▶ **DIRECTIONS**: Please return each line below that contains the word "Gereon".

▶ **THE DATA**:
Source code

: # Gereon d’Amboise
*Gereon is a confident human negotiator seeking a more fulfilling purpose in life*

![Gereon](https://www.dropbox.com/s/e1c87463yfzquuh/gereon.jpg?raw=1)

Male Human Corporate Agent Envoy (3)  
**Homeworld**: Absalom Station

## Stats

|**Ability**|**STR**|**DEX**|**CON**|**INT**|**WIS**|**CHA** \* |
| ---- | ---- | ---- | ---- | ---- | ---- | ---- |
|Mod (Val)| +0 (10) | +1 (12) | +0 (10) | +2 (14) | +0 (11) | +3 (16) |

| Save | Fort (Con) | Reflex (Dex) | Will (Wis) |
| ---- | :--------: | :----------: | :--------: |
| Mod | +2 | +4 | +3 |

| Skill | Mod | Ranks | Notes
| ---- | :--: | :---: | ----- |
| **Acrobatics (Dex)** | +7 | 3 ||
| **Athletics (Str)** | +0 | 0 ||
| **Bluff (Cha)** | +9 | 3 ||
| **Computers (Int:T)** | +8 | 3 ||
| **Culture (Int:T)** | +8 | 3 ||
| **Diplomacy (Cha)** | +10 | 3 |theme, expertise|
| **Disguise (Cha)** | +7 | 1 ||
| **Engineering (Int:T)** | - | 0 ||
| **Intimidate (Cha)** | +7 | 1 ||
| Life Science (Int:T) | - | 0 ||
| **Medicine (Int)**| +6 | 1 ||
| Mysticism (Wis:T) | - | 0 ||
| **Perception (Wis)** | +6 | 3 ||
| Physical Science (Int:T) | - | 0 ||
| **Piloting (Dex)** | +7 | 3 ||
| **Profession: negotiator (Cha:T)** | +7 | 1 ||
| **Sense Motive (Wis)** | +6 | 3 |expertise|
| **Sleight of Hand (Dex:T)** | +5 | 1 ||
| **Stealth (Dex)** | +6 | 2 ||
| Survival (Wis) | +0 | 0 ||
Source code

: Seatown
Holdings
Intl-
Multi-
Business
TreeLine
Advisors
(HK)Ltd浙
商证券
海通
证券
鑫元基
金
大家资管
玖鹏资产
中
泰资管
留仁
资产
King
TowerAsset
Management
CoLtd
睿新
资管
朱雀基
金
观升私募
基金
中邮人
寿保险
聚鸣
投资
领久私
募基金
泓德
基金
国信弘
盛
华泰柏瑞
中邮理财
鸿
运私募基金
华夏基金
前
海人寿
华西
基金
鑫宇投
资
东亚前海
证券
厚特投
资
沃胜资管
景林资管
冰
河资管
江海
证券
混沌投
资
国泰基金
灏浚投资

▶ **COMPLETED TASK**:
: # Gereon d’Amboise
*Gereon is a confident human negotiator seeking a more fulfilling purpose in life*
![Gereon](https://www.dropbox.com/s/e1c87463yfzquuh/gereon.jpg?raw=1)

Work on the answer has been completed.